Friday, September 29, 2017

Tom Price's Real Sin

If it's Friday in the Trump Era then it's apparently time for someone to get voted off the island. And just like clockwork this week it was Health and Human Services Secretary Tom Price who got the hook. The headline reason for his departure was that he had racked up more than $400,000 in expenses taking private jets all over the place including having lunch with his son.

Liberals reacted to the news with a good measure of glee and I'm no exception. And the fact that Price's downfall was a metaphor for how so many of our contemporary elites can seems so detached from the lives of normal Americans and think they can behave anyway they damn well please made it even juicier.

But I think "PlaneGate", or whatever we are going to call it, analysis is a little bit shallow when it comes to Price's downfall, and shows the tendency of liberals to sometimes miss the big picture when it comes to politics.

Certainly racking up those bills was the catalyst for why Price was forced out. But it's pretty clear to me that this story is really about the failure of the GOP to be able to "repeal and replace" the ACA despite promising to do so for seven years and now finally controlling the federal government. This is going on for a number of reason, some of which are all about the nature of the GOP these days and have nothing to do with Price the man. But Donald Trump doesn't want to hear these sorts of excuses and nothing about his life before the White House, or tenure in it, points to him being willing to accept his own responsibility for failures either.

Hence Price gets the blame.

But while I think liberals are right to make fun of Price when it comes to his downfall, or the fact that the Trump White House really does seem to be like a reality TV show at times, I think that loses sight of a more important issue.

Price's real sin wasn't footing Uncle Sam with a bunch of bills for chartered jets to have a good time. Don't get me wrong, this is clearly a fairly gross and entitlted way to behave, and I suppose could be considered an abuse of his office to some degree. But this is honestly just small potatoes stuff.

Price's real sin is being a point man for the Trump Administration's long going campaign to wreck the ACA's system of state based insurance marketplaces for individuals without coverage to buy legally required insurance plans. It's been going on for a long time, and includes everything from Price using HHS money to buy ads telling people the ACA is terrible, to deciding to shut down the federally run marketplaces' websites for 12 hours a week, every week, for "maintenance."

On a local level here in Minnesota the Trump Administration has been engaging in a mixture of pointless foot dragging and hostage taking about if the state will be granted a waiver to help stabilize our state's marketplace with an ambitious "reinsurance" program approved by the legislature earlier this year.
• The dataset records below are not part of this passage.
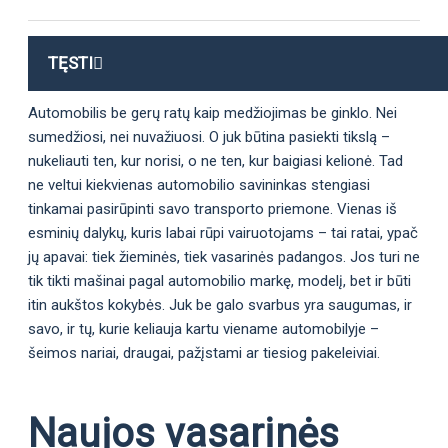
TĘSTI
Automobilis be gerų ratų kaip medžiojimas be ginklo. Nei
sumedžiosi, nei nuvažiuosi. O juk būtina pasiekti tikslą –
nukeliauti ten, kur norisi, o ne ten, kur baigiasi kelionė. Tad
ne veltui kiekvienas automobilio savininkas stengiasi
tinkamai pasirūpinti savo transporto priemone. Vienas iš
esminių dalykų, kuris labai rūpi vairuotojams – tai ratai, ypač
jų apavai: tiek žieminės, tiek vasarinės padangos. Jos turi ne
tik tikti mašinai pagal automobilio markę, modelį, bet ir būti
itin aukštos kokybės. Juk be galo svarbus yra saugumas, ir
savo, ir tų, kurie keliauja kartu viename automobilyje –
šeimos nariai, draugai, pažįstami ar tiesiog pakeleiviai.
Naujos vasarinės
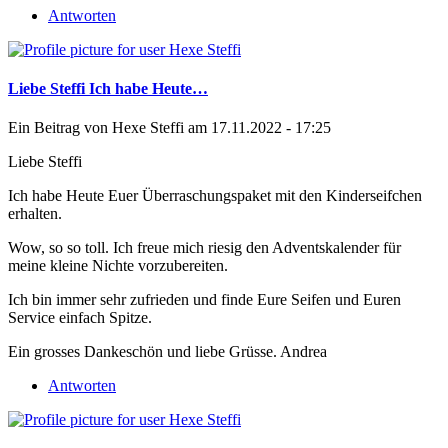
Antworten
Liebe Steffi Ich habe Heute…
Ein Beitrag von
Hexe Steffi
am 17.11.2022 - 17:25
Liebe Steffi
Ich habe Heute Euer Überraschungspaket mit den Kinderseifchen
erhalten.
Wow, so so toll. Ich freue mich riesig den Adventskalender für
meine kleine Nichte vorzubereiten.
Ich bin immer sehr zufrieden und finde Eure Seifen und Euren
Service einfach Spitze.
Ein grosses Dankeschön und liebe Grüsse. Andrea
Antworten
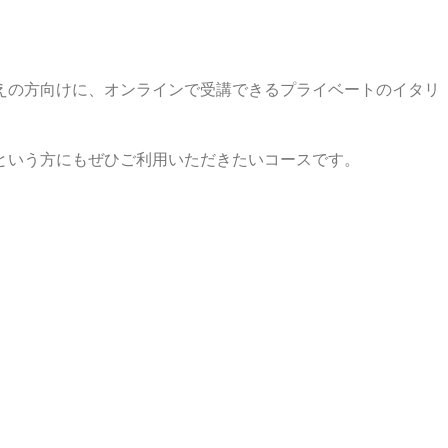
えの方向けに、オンラインで受講できるプライベートのイタリ
という方にもぜひご利用いただきたいコースです。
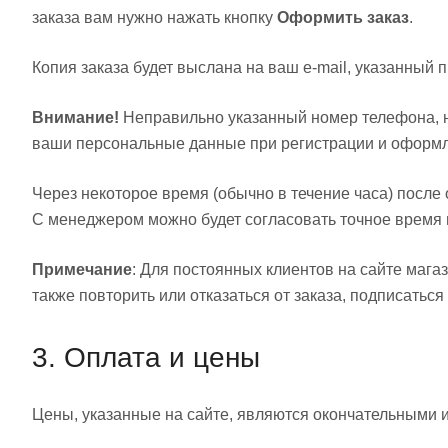
заказа вам нужно нажать кнопку
Оформить заказ
.
Копия заказа будет выслана на ваш e-mail, указанный 
Внимание!
Неправильно указанный номер телефона, н
ваши персональные данные при регистрации и оформл
Через некоторое время (обычно в течение часа) посл
С менеджером можно будет согласовать точное время и 
Примечание
: Для постоянных клиентов на сайте мага
также повторить или отказаться от заказа, подписаться
3. Оплата и цены
Цены, указанные на сайте, являются окончательными и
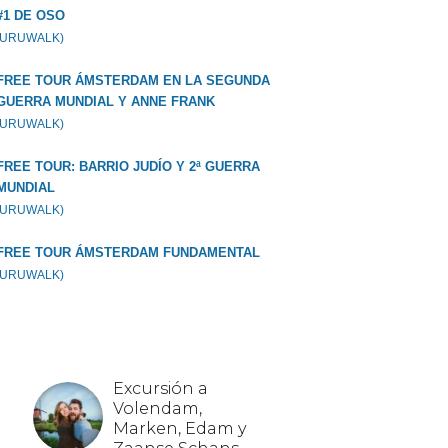
#1 DE OSO
GURUWALK)
FREE TOUR ÁMSTERDAM EN LA SEGUNDA
GUERRA MUNDIAL Y ANNE FRANK
GURUWALK)
FREE TOUR: BARRIO JUDÍO Y 2ª GUERRA
MUNDIAL
GURUWALK)
FREE TOUR ÁMSTERDAM FUNDAMENTAL
GURUWALK)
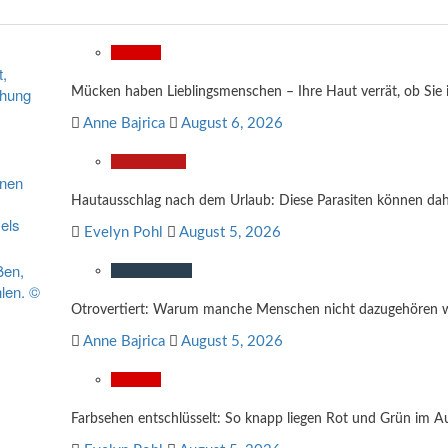
Wissen
Mücken haben Lieblingsmenschen – Ihre Haut verrät, ob Sie
Anne Bajrica
August 6, 2026
Gesundheit
Hautausschlag nach dem Urlaub: Diese Parasiten können dah
Evelyn Pohl
August 5, 2026
Gesellschaft
Otrovertiert: Warum manche Menschen nicht dazugehören w
Anne Bajrica
August 5, 2026
Wissen
Farbsehen entschlüsselt: So knapp liegen Rot und Grün im A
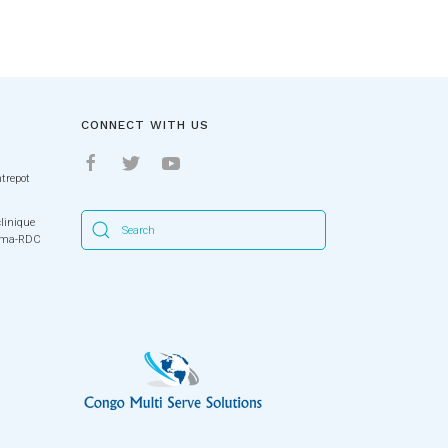
CONNECT WITH US
trepot
clinique
Goma-RDC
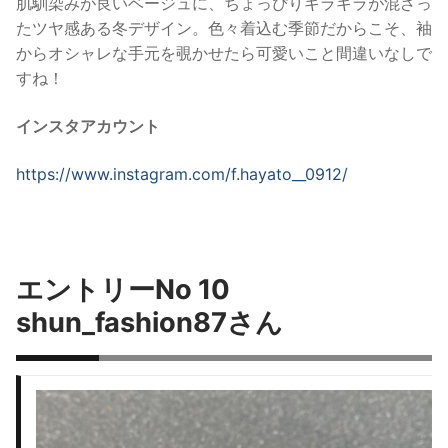
肌馴染みが良いベージュに、ちょっぴりキラキラが混ざっ
たツヤ感ある冬デザイン。
色々着込む季節だからこそ、袖
からオシャレな手元を覗かせたら可愛いこと間違いなしで
すね！
インスタアカウント
https://www.instagram.com/f.hayato__0912/
エントリーNo 10
shun_fashion87さん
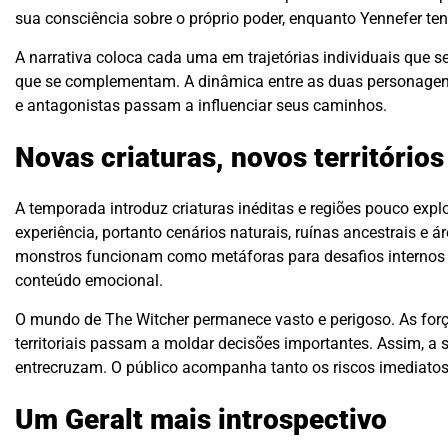
sua consciência sobre o próprio poder, enquanto Yennefer ten
A narrativa coloca cada uma em trajetórias individuais que 
que se complementam. A dinâmica entre as duas personagen
e antagonistas passam a influenciar seus caminhos.
Novas criaturas, novos território
A temporada introduz criaturas inéditas e regiões pouco exp
experiência, portanto cenários naturais, ruínas ancestrais e
monstros funcionam como metáforas para desafios internos q
conteúdo emocional.
O mundo de The Witcher permanece vasto e perigoso. As forç
territoriais passam a moldar decisões importantes. Assim, a s
entrecruzam. O público acompanha tanto os riscos imediato
Um Geralt mais introspectivo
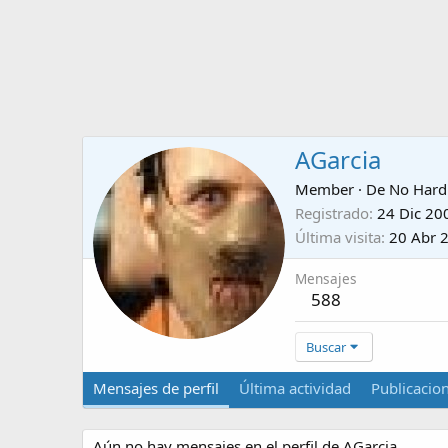
AGarcia
Member
·
De
No Hardl
Registrado
24 Dic 20
Última visita
20 Abr 
Mensajes
588
Buscar
Mensajes de perfil
Última actividad
Publicacio
Aún no hay mensajes en el perfil de AGarcia.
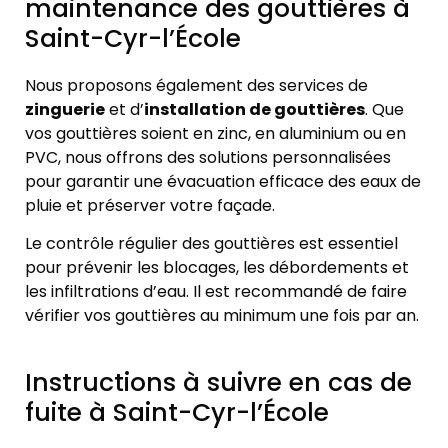
maintenance des gouttières à
Saint-Cyr-l’École
Nous proposons également des services de
zinguerie
et d’
installation de gouttières
. Que
vos gouttières soient en zinc, en aluminium ou en
PVC, nous offrons des solutions personnalisées
pour garantir une évacuation efficace des eaux de
pluie et préserver votre façade.
Le contrôle régulier des gouttières est essentiel
pour prévenir les blocages, les débordements et
les infiltrations d’eau. Il est recommandé de faire
vérifier vos gouttières au minimum une fois par an.
Instructions à suivre en cas de
fuite à Saint-Cyr-l’École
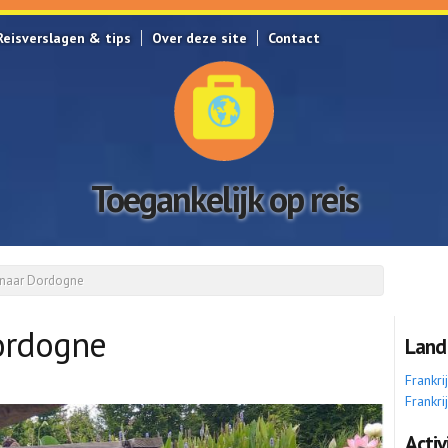
Reisverslagen & tips
Over deze site
Contact
Toegankelijk op reis
 naar Dordogne
Dordogne
Land
Frankri
Frankri
Activ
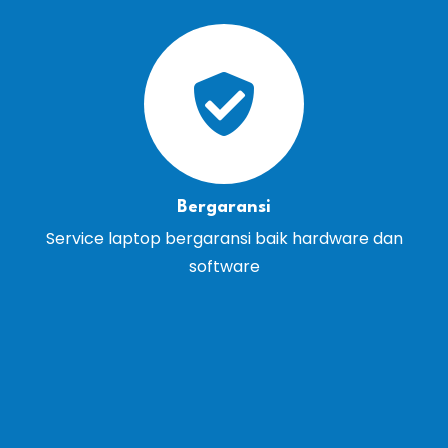
Bergaransi
Service laptop bergaransi baik hardware dan
software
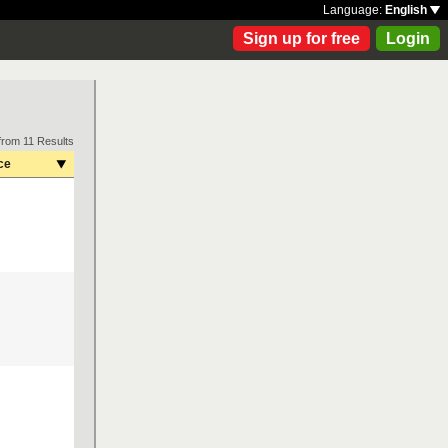
Language:
English
Sign up for free
Login
from 11 Results
ce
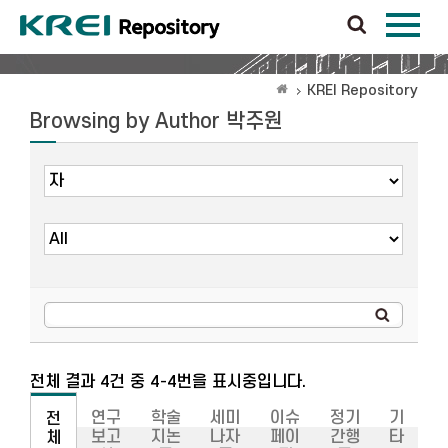
KREI Repository
Browsing by Author 박주원
전체 결과 4건 중 4-4번을 표시중입니다.
연구
학술
세미
이슈
정기
기
전
보고
지논
나자
페이
간행
타
체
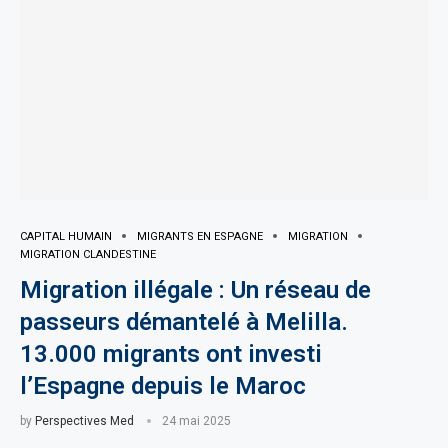
CAPITAL HUMAIN
MIGRANTS EN ESPAGNE
MIGRATION
MIGRATION CLANDESTINE
Migration illégale : Un réseau de
passeurs démantelé à Melilla.
13.000 migrants ont investi
l’Espagne depuis le Maroc
by
Perspectives Med
24 mai 2025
Governor Mark Dayton referred to the whole process of dealing with the Trump Administration about this in general and HHS in particular as "nightmarish."

And since Trump has said he's going to issue an executive order about health care sometime in the future these sorts of problems might honestly get worse. As Jonathan Bernstein put it recently:
...deliberate actions by the administration to dissuade people from getting the health insurance available by law, or to make it more difficult, are monstrous, and essentially without precedent. Barack Obama, upon inheriting a war he didn't support, did not choose to deliberately lose it. Ronald Reagan and George W. Bush inherited plenty of liberal programs they didn't support, but they didn't try to undermine them at the expense of the American people.
Here's my big point. Price's jet setting is the sort of thing reporters love to cover. After all it's an easy to understand scandal that fits into all sorts of generic "politics" news stories. ("Area politician wastes your hard earned tax dollars blah blah blah" etc.) But the real harm here isn't that Price wasted some money, the military wastes money on poorly thought out boondoggles all the time after all. The real harm is making people pay more for health insurance and destabilize insurance markets out of a mixtures of spite and desire for short term political gain.

In other words the heavy focus on "corruption" is probably the wrong tactic for Democrats between now and election day 2018. Don't get me wrong, "PlaneGate" is a fun way to think of the downfall of a pompous and in my opinion bad man, and the grifting nature of Trump and his Royal Court is no small thing. But it's not clear to me that this is going to move any swing voters over the next 13 months. In fact Trump could easily blow this story off the front page by just getting into another Twitter fight with some professional athlete quite literally tomorrow.

I personally I am not a fan of the politics of "good government reform" (or googoo as we critics like to say) for these sorts of reasons. Trump's egregious violations of any possible ethical standard (Running a scam university! Refusing to pay small businesses in Atlantic City! The Access Hollywood tape thing!) were all great reasons for political elites to turn on him, but in this age of partisanship it didn't really move the needle when it came to the electorate. Accordingly Democrats are right to highlight things like Price's gluttony when it comes to travel budgets, but voters ultimately care about outcomes, not process. And as Hillary Clinton learned changes of "Corruption!" can be lobbed at pretty much anyone, even the heads of a charity that quite possibly saved millions of lives.